▶ **Job item**:
Change every "Kč" in the material below to "CZK", keeping all other text the same, and leave out the pictures.

Material drawn from a dataset
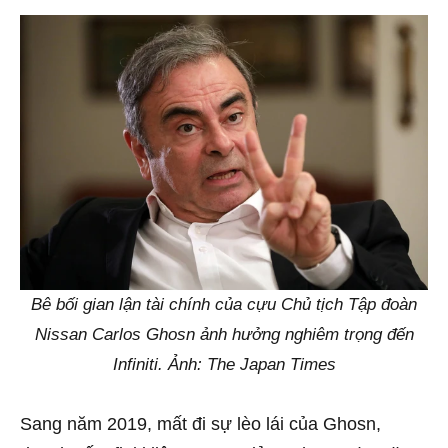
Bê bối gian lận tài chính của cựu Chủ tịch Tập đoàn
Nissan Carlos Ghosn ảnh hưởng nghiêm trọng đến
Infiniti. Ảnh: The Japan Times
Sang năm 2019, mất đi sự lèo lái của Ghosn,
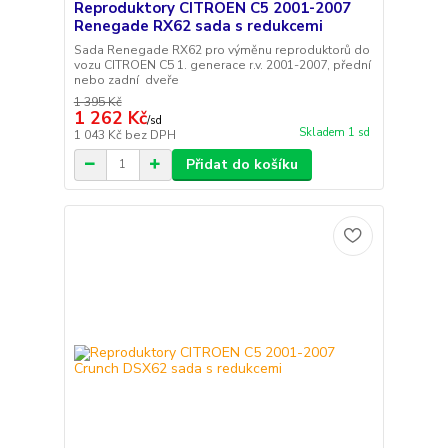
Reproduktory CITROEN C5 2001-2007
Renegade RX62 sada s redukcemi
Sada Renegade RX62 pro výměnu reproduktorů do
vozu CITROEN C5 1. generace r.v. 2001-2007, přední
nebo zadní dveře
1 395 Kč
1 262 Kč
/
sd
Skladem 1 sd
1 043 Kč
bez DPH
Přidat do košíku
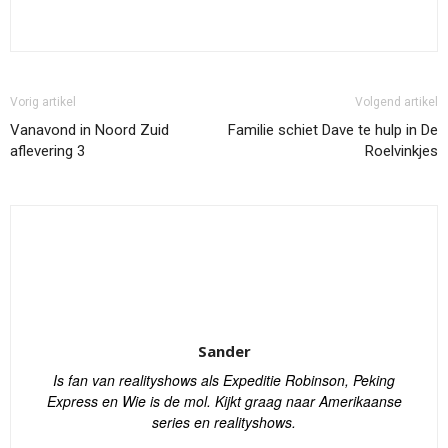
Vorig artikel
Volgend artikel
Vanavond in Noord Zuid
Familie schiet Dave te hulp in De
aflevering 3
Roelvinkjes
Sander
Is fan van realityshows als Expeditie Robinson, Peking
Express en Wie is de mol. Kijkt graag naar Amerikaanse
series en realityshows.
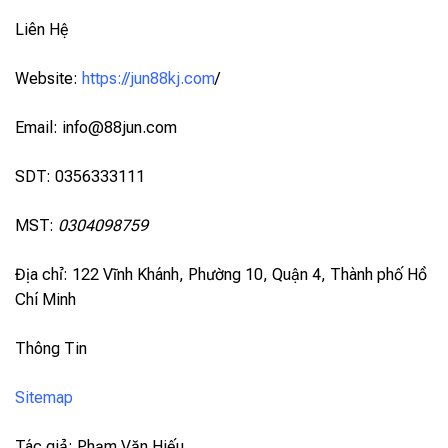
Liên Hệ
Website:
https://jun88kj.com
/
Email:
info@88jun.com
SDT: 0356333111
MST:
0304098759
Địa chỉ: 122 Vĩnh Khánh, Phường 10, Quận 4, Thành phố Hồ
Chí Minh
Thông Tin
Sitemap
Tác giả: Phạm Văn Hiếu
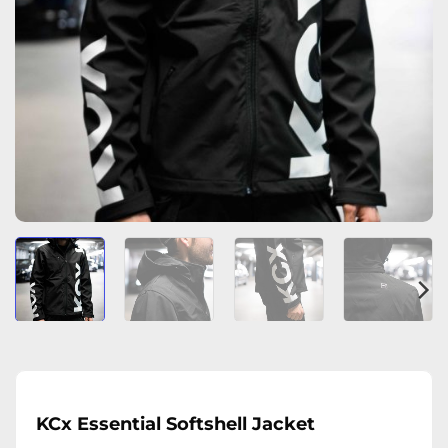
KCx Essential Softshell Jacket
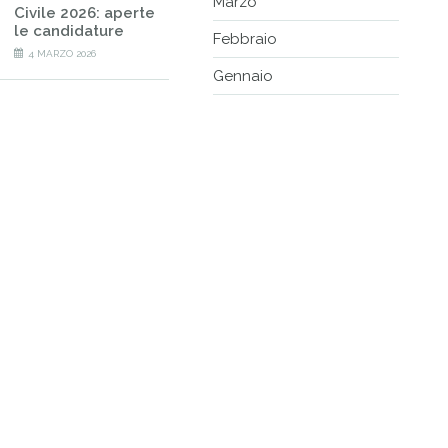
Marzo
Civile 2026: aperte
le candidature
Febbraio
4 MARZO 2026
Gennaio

▶ **Completed task**:
Bê bối gian lận tài chính của cựu Chủ tịch Tập đoàn
Nissan Carlos Ghosn ảnh hưởng nghiêm trọng đến
Infiniti. Ảnh: The Japan Times
Sang năm 2019, mất đi sự lèo lái của Ghosn,
Reproduktory CITROEN C5 2001-2007
Renegade RX62 sada s redukcemi
Sada Renegade RX62 pro výměnu reproduktorů do
vozu CITROEN C5 1. generace r.v. 2001-2007, přední
nebo zadní dveře
1 395 CZK
1 262 CZK
/
sd
Skladem 1 sd
1 043 CZK
bez DPH
Přidat do košíku
Vorig artikel
Volgend artikel
Vanavond in Noord Zuid
Familie schiet Dave te hulp in De
aflevering 3
Roelvinkjes
Sander
Is fan van realityshows als Expeditie Robinson, Peking
Express en Wie is de mol. Kijkt graag naar Amerikaanse
series en realityshows.
Liên Hệ
Website:
https://jun88kj.com
/
Email:
info@88jun.com
SDT: 0356333111
MST:
0304098759
Địa chỉ: 122 Vĩnh Khánh, Phường 10, Quận 4, Thành phố Hồ
Chí Minh
Thông Tin
Sitemap
Tác giả: Phạm Văn Hiếu
KCx Essential Softshell Jacket
Marzo
Civile 2026: aperte
le candidature
Febbraio
4 MARZO 2026
Gennaio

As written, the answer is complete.